How do Airships Work
Combining both methods of a ship and a hot air balloon, we investigate how an airship flies.
Airships use a combination of different gases in order to get off the ground, fly and descend. Today mostly helium gas is used to fly the lighter-than-air (LTA) craft, which although more expensive than hydrogen, was adopted as the non-flammable alternative after the infamous Hindenburg accident.
The helium-filled ship holds several “tanks’ of air known as ballonets. Because air is heavier than helium, all the pilot needs to do is open the air valves to release it and create positive buoyancy so the airship elevates. Once in the open skies the pilot controls the airship in flight much like a submarine under water, using a rudder to steer, adjusting the elevators to ascend and descend and throttling the engine (which provides forward and reverse thrust) to angle it into the wind.
At higher altitudes the air pressure outside the LTA decreases and so the helium in the envelope expands, to maintain pressure the pilot pumps air into the ballonets. This technique is also employed to descend, as filling the ship with more ‘heavy’ air makes it negatively buoyant and therefore sinks lower in the sky, or bring it in to land.

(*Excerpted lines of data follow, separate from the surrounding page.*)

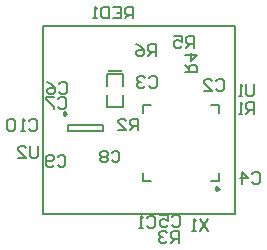
<source format=gbo>
G04*
G04 #@! TF.GenerationSoftware,Altium Limited,Altium Designer,20.1.8 (145)*
G04*
G04 Layer_Color=32896*
%FSLAX25Y25*%
%MOIN*%
G70*
G04*
G04 #@! TF.SameCoordinates,21FBFEBA-D07F-42F0-8C11-0AAD296DAF8C*
G04*
G04*
G04 #@! TF.FilePolarity,Positive*
G04*
G01*
G75*
%ADD10C,0.00984*%
%ADD13C,0.00591*%
%ADD15C,0.00500*%
%ADD40C,0.00600*%
%ADD63C,0.00787*%
%ADD64R,0.04724X0.00606*%
D10*
X573759Y198484D02*
X573021Y198910D01*
Y198057D01*
X573759Y198484D01*
X522806Y223524D02*
X522067Y223951D01*
Y223098D01*
X522806Y223524D01*
D13*
X513380Y212568D02*
Y209288D01*
X512724Y208632D01*
X511412D01*
X510756Y209288D01*
Y212568D01*
X506820Y208632D02*
X509444D01*
X506820Y211256D01*
Y211912D01*
X507476Y212568D01*
X508788D01*
X509444Y211912D01*
X546780Y217932D02*
Y221868D01*
X544812D01*
X544156Y221212D01*
Y219900D01*
X544812Y219244D01*
X546780D01*
X545468D02*
X544156Y217932D01*
X540220D02*
X542844D01*
X540220Y220556D01*
Y221212D01*
X540876Y221868D01*
X542188D01*
X542844Y221212D01*
X520156Y228312D02*
X520812Y228968D01*
X522124D01*
X522780Y228312D01*
Y225688D01*
X522124Y225032D01*
X520812D01*
X520156Y225688D01*
X518844Y228968D02*
X516220D01*
Y228312D01*
X518844Y225688D01*
Y225032D01*
X520556Y233312D02*
X521212Y233968D01*
X522524D01*
X523180Y233312D01*
Y230688D01*
X522524Y230032D01*
X521212D01*
X520556Y230688D01*
X516620Y233968D02*
X517932Y233312D01*
X519244Y232000D01*
Y230688D01*
X518588Y230032D01*
X517276D01*
X516620Y230688D01*
Y231344D01*
X517276Y232000D01*
X519244D01*
X545060Y255232D02*
Y259168D01*
X543092D01*
X542436Y258512D01*
Y257200D01*
X543092Y256544D01*
X545060D01*
X543748D02*
X542436Y255232D01*
X538500Y259168D02*
X541124D01*
Y255232D01*
X538500D01*
X541124Y257200D02*
X539812D01*
X537188Y259168D02*
Y255232D01*
X535220D01*
X534564Y255888D01*
Y258512D01*
X535220Y259168D01*
X537188D01*
X533252Y255232D02*
X531940D01*
X532596D01*
Y259168D01*
X533252Y258512D01*
X550556Y235412D02*
X551212Y236068D01*
X552524D01*
X553180Y235412D01*
Y232788D01*
X552524Y232132D01*
X551212D01*
X550556Y232788D01*
X549244Y235412D02*
X548588Y236068D01*
X547276D01*
X546620Y235412D01*
Y234756D01*
X547276Y234100D01*
X547932D01*
X547276D01*
X546620Y233444D01*
Y232788D01*
X547276Y232132D01*
X548588D01*
X549244Y232788D01*
X552780Y242832D02*
Y246768D01*
X550812D01*
X550156Y246112D01*
Y244800D01*
X550812Y244144D01*
X552780D01*
X551468D02*
X550156Y242832D01*
X546220Y246768D02*
X547532Y246112D01*
X548844Y244800D01*
Y243488D01*
X548188Y242832D01*
X546876D01*
X546220Y243488D01*
Y244144D01*
X546876Y244800D01*
X548844D01*
X565480Y245332D02*
Y249268D01*
X563512D01*
X562856Y248612D01*
Y247300D01*
X563512Y246644D01*
X565480D01*
X564168D02*
X562856Y245332D01*
X558920Y249268D02*
X561544D01*
Y247300D01*
X560232Y247956D01*
X559576D01*
X558920Y247300D01*
Y245988D01*
X559576Y245332D01*
X560888D01*
X561544Y245988D01*
X562432Y237220D02*
X566368D01*
Y239188D01*
X565712Y239844D01*
X564400D01*
X563744Y239188D01*
Y237220D01*
Y238532D02*
X562432Y239844D01*
Y243124D02*
X566368D01*
X564400Y241156D01*
Y243780D01*
X572856Y234412D02*
X573512Y235068D01*
X574824D01*
X575480Y234412D01*
Y231788D01*
X574824Y231132D01*
X573512D01*
X572856Y231788D01*
X568920Y231132D02*
X571544D01*
X568920Y233756D01*
Y234412D01*
X569576Y235068D01*
X570888D01*
X571544Y234412D01*
X585624Y233268D02*
Y229988D01*
X584968Y229332D01*
X583656D01*
X583000Y229988D01*
Y233268D01*
X581688Y229332D02*
X580376D01*
X581032D01*
Y233268D01*
X581688Y232612D01*
X538056Y210512D02*
X538712Y211168D01*
X540024D01*
X540680Y210512D01*
Y207888D01*
X540024Y207232D01*
X538712D01*
X538056Y207888D01*
X536744Y210512D02*
X536088Y211168D01*
X534776D01*
X534120Y210512D01*
Y209856D01*
X534776Y209200D01*
X534120Y208544D01*
Y207888D01*
X534776Y207232D01*
X536088D01*
X536744Y207888D01*
Y208544D01*
X536088Y209200D01*
X536744Y209856D01*
Y210512D01*
X536088Y209200D02*
X534776D01*
X520056Y208912D02*
X520712Y209568D01*
X522024D01*
X522680Y208912D01*
Y206288D01*
X522024Y205632D01*
X520712D01*
X520056Y206288D01*
X518744D02*
X518088Y205632D01*
X516776D01*
X516120Y206288D01*
Y208912D01*
X516776Y209568D01*
X518088D01*
X518744Y208912D01*
Y208256D01*
X518088Y207600D01*
X516120D01*
X510496Y221012D02*
X511152Y221668D01*
X512464D01*
X513120Y221012D01*
Y218388D01*
X512464Y217732D01*
X511152D01*
X510496Y218388D01*
X509184Y217732D02*
X507872D01*
X508528D01*
Y221668D01*
X509184Y221012D01*
X505904D02*
X505248Y221668D01*
X503936D01*
X503280Y221012D01*
Y218388D01*
X503936Y217732D01*
X505248D01*
X505904Y218388D01*
Y221012D01*
X549800Y188712D02*
X550456Y189368D01*
X551768D01*
X552424Y188712D01*
Y186088D01*
X551768Y185432D01*
X550456D01*
X549800Y186088D01*
X548488Y185432D02*
X547176D01*
X547832D01*
Y189368D01*
X548488Y188712D01*
X558156Y188912D02*
X558812Y189568D01*
X560124D01*
X560780Y188912D01*
Y186288D01*
X560124Y185632D01*
X558812D01*
X558156Y186288D01*
X554220Y189568D02*
X556844D01*
Y187600D01*
X555532Y188256D01*
X554876D01*
X554220Y187600D01*
Y186288D01*
X554876Y185632D01*
X556188D01*
X556844Y186288D01*
X560480Y180332D02*
Y184268D01*
X558512D01*
X557856Y183612D01*
Y182300D01*
X558512Y181644D01*
X560480D01*
X559168D02*
X557856Y180332D01*
X556544Y183612D02*
X555888Y184268D01*
X554576D01*
X553920Y183612D01*
Y182956D01*
X554576Y182300D01*
X555232D01*
X554576D01*
X553920Y181644D01*
Y180988D01*
X554576Y180332D01*
X555888D01*
X556544Y180988D01*
X570224Y188468D02*
X567600Y184532D01*
Y188468D02*
X570224Y184532D01*
X566288D02*
X564976D01*
X565632D01*
Y188468D01*
X566288Y187812D01*
X585624Y223432D02*
Y227368D01*
X583656D01*
X583000Y226712D01*
Y225400D01*
X583656Y224744D01*
X585624D01*
X584312D02*
X583000Y223432D01*
X581688D02*
X580376D01*
X581032D01*
Y227368D01*
X581688Y226712D01*
X584856Y203412D02*
X585512Y204068D01*
X586824D01*
X587480Y203412D01*
Y200788D01*
X586824Y200132D01*
X585512D01*
X584856Y200788D01*
X581576Y200132D02*
Y204068D01*
X583544Y202100D01*
X580920D01*
D15*
X515158Y252559D02*
X579331D01*
X515158Y190110D02*
X579331D01*
X515158D02*
Y252559D01*
X579331Y190110D02*
Y252559D01*
D40*
X541901Y225747D02*
Y229672D01*
Y232822D02*
Y236747D01*
X536501Y225747D02*
Y229672D01*
Y236747D02*
X541901D01*
X536501Y225747D02*
X541901D01*
X536501Y232822D02*
Y236747D01*
D63*
X548542Y201043D02*
Y203759D01*
Y201043D02*
X551259D01*
X548542Y223641D02*
Y226358D01*
X551259D01*
X571141D02*
X573857D01*
Y223641D02*
Y226358D01*
Y201043D02*
Y203759D01*
X571141Y201043D02*
X573857D01*
X523494Y217816D02*
Y219784D01*
X535306Y217816D02*
Y219784D01*
X523494D02*
X535306D01*
X523494Y217816D02*
X535306D01*
D64*
X539201Y237844D02*
D03*
M02*

</source>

While the first hot air balloon was invented in 1783 by two French brothers – Jacques-Etienne and Joseph-Michel Montgolfier-the first powered airship was not constructed until many decades later in 1852. Henri Giffard built the first, which consisted of a 143-foot cigar-shaped gas bag with a propeller. It was powered by a three-horsepower steam engine. Just under half a century later in 1900 Count Ferdinand von Zeppelin of Germany invented the first rigid airship and therefore his name and work lives on.
Airships can stay elevated from a matter of hours to a stretch of several days, making them ideal for research or for watching sports events and so on. In recent times scientists have been adopting the method of transport to study whales, thanks to their less disturbing nature than helicopters, boats and planes.
The German Hindenburg airship took off from Frankfurt in May 1937, taking just two and half days to reach New Jersey. The ship measured over 800 feet in length and weighed 242 tons. Accommodating a rigid design, it was filled with hydrogen – a much cheaper gas than the helium used today. On arrival it hovered tentatively over its landing area as 200 ground crew attempted to retrieve it with its landing lines. A small burst of flames was spotted on the upper fin and in just 34 seconds – reacting with the highly combustible gas – the ship was transformed into a huge fire ball. Some of the people on board jumped to safety and landed on the sand below, but 13 passengers, 22 crew and one ground man were killed in the accident.